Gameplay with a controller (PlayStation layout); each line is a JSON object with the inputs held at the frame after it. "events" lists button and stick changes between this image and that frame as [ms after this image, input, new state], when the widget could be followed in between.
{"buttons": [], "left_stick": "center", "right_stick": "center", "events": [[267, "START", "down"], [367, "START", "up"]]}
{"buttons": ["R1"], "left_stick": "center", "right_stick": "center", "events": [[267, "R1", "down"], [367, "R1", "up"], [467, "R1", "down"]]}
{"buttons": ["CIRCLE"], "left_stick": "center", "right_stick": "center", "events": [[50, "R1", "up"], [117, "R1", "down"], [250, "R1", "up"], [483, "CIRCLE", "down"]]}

○ ○ ○ ○ ○

Description of the task:
If a line in the data above holds the word "center", count it; give only the total.

Response below:
3